Dans cette même logique, on écrit d’abord le manuscrit, on le fait relire et corriger et quand on sent qu’il est prêt, on le soumet aux éditeurs qui publient des titres similaires. C’est ainsi en effet que la plupart des écrivains procèderont, surtout s’il s’agit d’un premier roman.

Malheureusement, c’est une mauvaise habitude, dont il vous faudra rapidement vous défaire si vous désirez être publié. Parce qu’avant même d’écrire le premier mot de votre roman, vous devrez vous mettre dans la situation où il vous faudra le vendre à un éditeur. Et si vous attendez que le roman soit écrit pour faire cela, vous allez très probablement échouer.

Voici donc trois étapes essentielles à prendre en considération avant même de prendre la plume si vous espérez trouver un éditeur.


1. « Pourquoi n’avez-vous pas écrit un roman français ? »


Avant même de commencer à écrire votre roman (le prochain, je suppose, si vous lisez cet article), il va vous falloir sérieusement étudier le marché. Pas forcément pour copier ce qui se fait déjà (où serait l’intérêt ?) mais pour cerner le type d’histoire où vous n’aurez absolument aucune chance d’être publié en tant qu’auteur français. Eh, oui. Ça existe.

Les éditeurs aiment prendre des risques et vous donneront peut-être une chance si vous n’écrivez pas le genre d’histoire réservé aux traductions. Si votre histoire se déroule dans l’espace, dans un monde imaginaire ou dans un décor étranger, c’est mort pour vous. En effet, vous pouvez chercher dans tout ce qui est thriller, science-fiction, fantastique, romance, vous découvrirez que les éditeurs ne publient virtuellement que des traductions de bestsellers étrangers. Pourquoi iraient-ils investir dans le lancement d’un auteur français inconnu alors qu’il y a des milliers de titres qui ont fait un carton ailleurs et qu’ils pourront vendre sans investir un sou dans la promotion ou la publicité ? Si vous désirez vous en convaincre, allez faire un tour dans le top 100 des différentes catégories littéraires et notez pour chaque genre le nombre d’auteurs français édités par une maison traditionnelle y figurant. Vous allez être surpris.

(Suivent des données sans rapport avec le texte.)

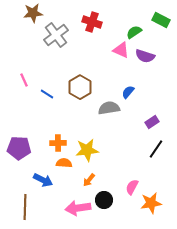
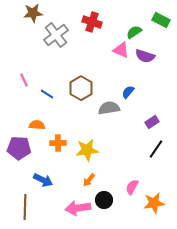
brown hexagon: moved 1 px right, 1 px down
orange semicircle: moved 27 px left, 38 px up
orange star: moved 3 px right
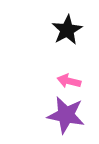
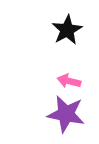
purple star: moved 1 px up
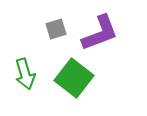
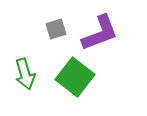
green square: moved 1 px right, 1 px up
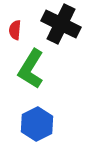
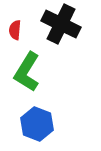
green L-shape: moved 4 px left, 3 px down
blue hexagon: rotated 12 degrees counterclockwise
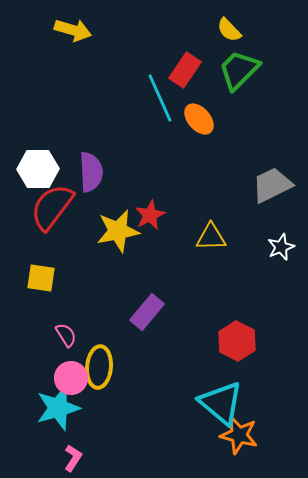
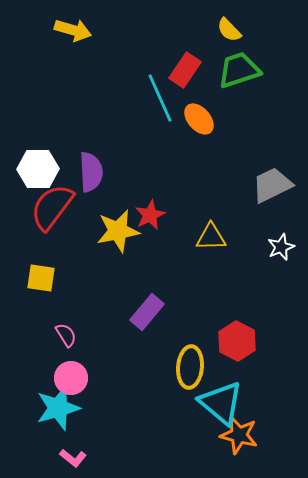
green trapezoid: rotated 27 degrees clockwise
yellow ellipse: moved 91 px right
pink L-shape: rotated 96 degrees clockwise
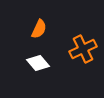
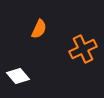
white diamond: moved 20 px left, 13 px down
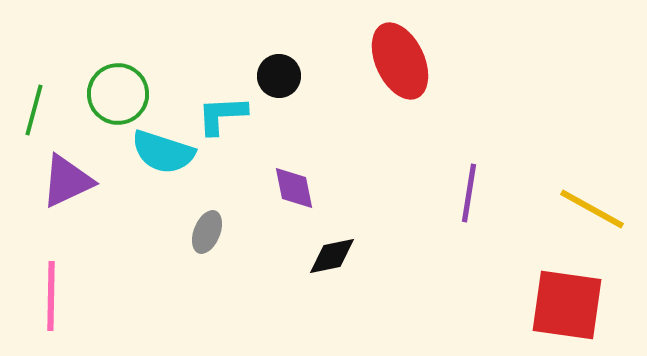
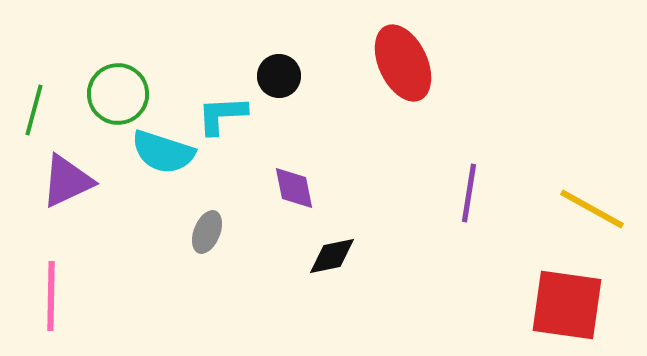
red ellipse: moved 3 px right, 2 px down
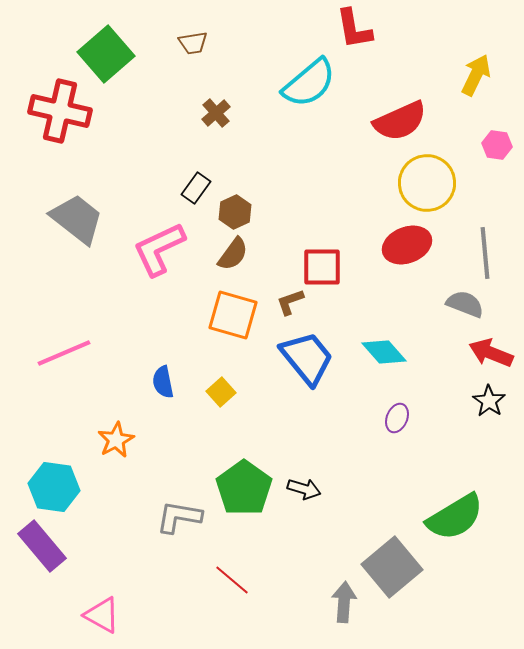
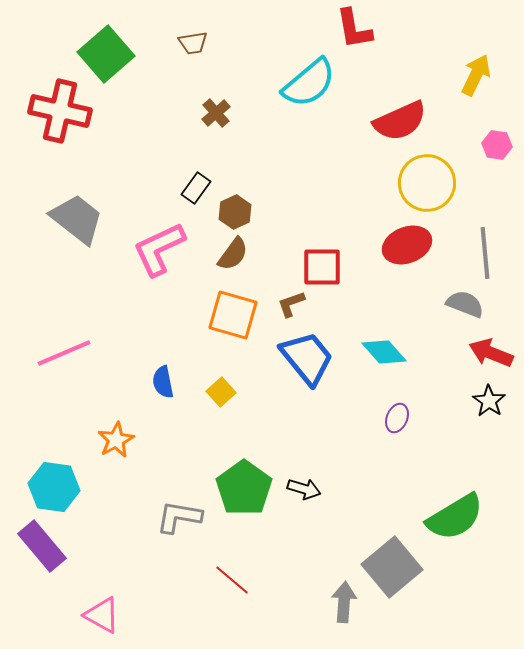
brown L-shape: moved 1 px right, 2 px down
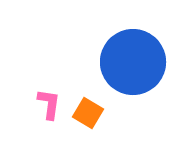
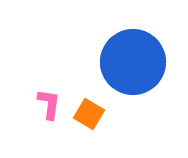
orange square: moved 1 px right, 1 px down
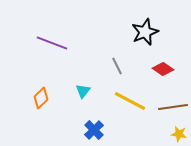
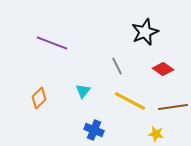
orange diamond: moved 2 px left
blue cross: rotated 24 degrees counterclockwise
yellow star: moved 23 px left
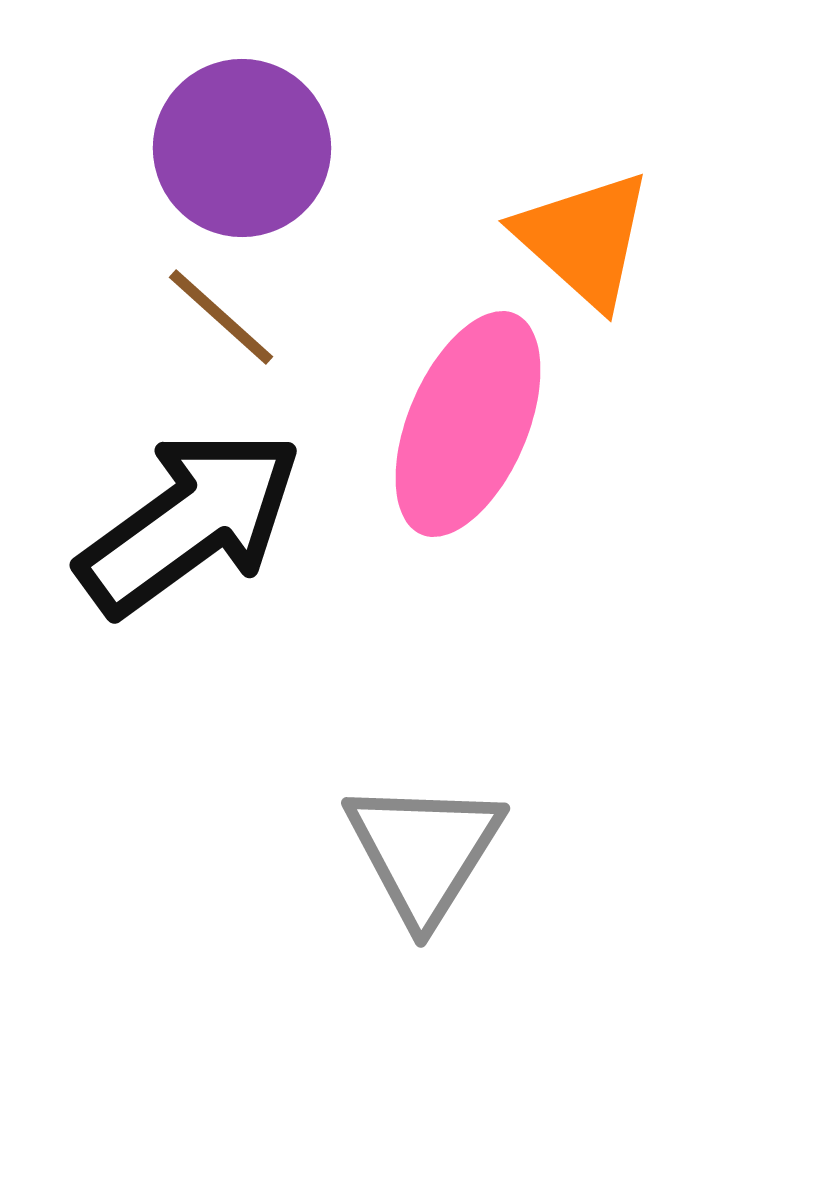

Le seul genre d’histoire où nous n’avons pas à craindre la compétition des auteurs de bestsellers étrangers (ils y viendront peut-être un jour mais pour l’instant cela reste notre créneau), c’est ce que nous pourrons appeler le roman français ou le roman de terroir. Qu’est-ce que c’est que cette bête ? C’est simple, prenez un décor typiquement français, que ce soit le Quai des Orfèvres (Simenon et autres), les quartiers de Paris (Léo Malet ou Modiano) ou une ville de province. Écrivez une histoire fantastique ou un thriller situé en Bretagne, une histoire d’amour entre personnages historiques connus seulement chez nous, un roman de mœurs ou social dans un cadre purement français. Faites du Made in France avec un parfum local très accentué, jusque dans votre titre. Vous avez d’un seul trait éliminé toute compétition possible de la part des auteurs étrangers. La plupart de nos plus grands éditeurs ne publient pratiquement plus d’auteurs français mais tous ont une collection « Romans du terroir ». C’est votre niche. 
Vous pouvez écrire dans n’importe quel genre, du moment que le côté ‘terroir’ tient une place privilégiée dans votre histoire. [voir note]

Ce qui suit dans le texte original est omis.